* **Vorliegender Text**:
☆ ☆ ☆
Zu den Anforderungen der Interimsvergabe hat sich der Vergabesenat klar dazu positioniert, dass der Auftraggeber Aufträge im Verhandlungsverfahren ohne Teilnahmewettbewerb nur dann vergeben kann, wenn äußerst dringliche, zwingende Gründe im Zusammenhang mit Ereignissen bestehen, die er nicht voraussehen konnte. Voraussetzung ist jedoch auch, dass der öffentlichen Auftraggeber die äußerste Dringlichkeit nicht selbst verschuldet hat (§ 14 Abs. 4 Nr. 3 VgV). Dies sei bei einem rechtswidrig durchgeführten Vergabeverfahren aber gerade der Fall.
Praxistipp
Für die Vergabe öffentlicher Aufträge sollten Auftraggeber die gewünschten Eignungskriterien in der Auftragsbekanntmachung möglichst konkret benennen. Implizite Herleitungen oder Vorgaben, die der Adressat den Ausschreibungsunterlagen nicht entnehmen kann, scheiden bei der Prüfung und Wertung der Angebote aus. Wünscht der Auftraggeber bestimmte Aufträge und Vorgaben als Referenzen, so muss er die zu veröffentlichende Auftragsbekanntmachung (bestenfalls) gleichlautend formulieren.
☆ ☆ ☆
* **Aufgabe 1**: Fassen Sie den Absatz des Textes zum Vergaberecht, der mit „Für die Vergabe öffentlicher Aufträge“ beginnt, als Stichpunktliste zusammen und behalten Sie dabei seine wesentlichen Aussagen bei.
* **Aufgabe 2**: Fahren Sie mit dem Text zum Vergaberecht im Anschluss an seinen letzten Satz fort.

* **Datenauszug**:
☆ ☆ ☆
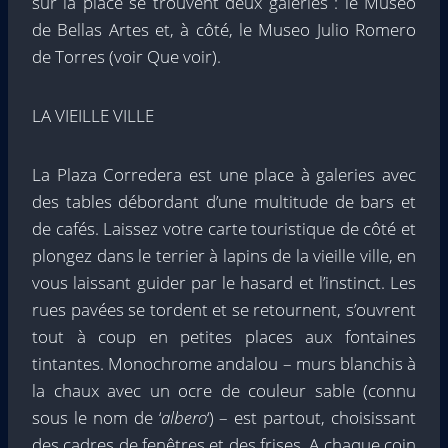
sur la place se trouvent deux galeries : le Museo
de Bellas Artes et, à côté, le Museo Julio Romero
de Torres (voir Que voir).
LA VIEILLE VILLE
La Plaza Corredera est une place à galeries avec
des tables débordant d’une multitude de bars et
de cafés. Laissez votre carte touristique de côté et
plongez dans le terrier à lapins de la vieille ville, en
vous laissant guider par le hasard et l’instinct. Les
rues pavées se tordent et se retournent, s’ouvrent
tout à coup en petites places aux fontaines
tintantes. Monochrome andalou – murs blanchis à
la chaux avec un ocre de couleur sable (connu
sous le nom de ‘
albero
‘) – est partout, choisissant
des cadres de fenêtres et des frises. A chaque coin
☆ ☆ ☆
* **Erwartete Antwort 1**:
- Auftraggeber sollten die gewünschten Eignungskriterien in der Auftragsbekanntmachung möglichst konkret benennen.
- Implizite Herleitungen oder Vorgaben, die den Ausschreibungsunterlagen nicht zu entnehmen sind, bleiben bei der Prüfung und Wertung der Angebote außer Betracht.
- Wer bestimmte Aufträge und Vorgaben als Referenzen wünscht, muss die Auftragsbekanntmachung (bestenfalls) gleichlautend formulieren.

* **Erwartete Antwort 2**:
Weiterhin zeigt die klare Positionierung des Kammergerichts in Bezug auf Interimsvergaben, dass Auftraggeber sehr genau prüfen müssen, ob die einschlägigen Voraussetzungen bzw. restriktiven Anforderungen zur Interimsvergabe tatsächlich erfüllt sind. Der bloße Hinweis auf eine drohende Versorgungslücke reicht während eines laufenden Nachprüfungsverfahrens nicht aus. In Corona- und Kriegszeiten verschafft die Interimsvergabe grundsätzlich den Vorteil einer flexiblen Beschaffung. Allerdings bestehen hierfür auch in Krisenzeiten vergaberechtliche Grenzen. Eine davon ist in der hier vorgestellten Entscheidung des Vergabesenats zu sehen, wonach eine Interimsvergabe dann unzulässig ist, wenn der Auftraggeber die drohende Versorgungslücke durch ein fehlerhaftes Vergabeverfahren selbst zu verantworten hat.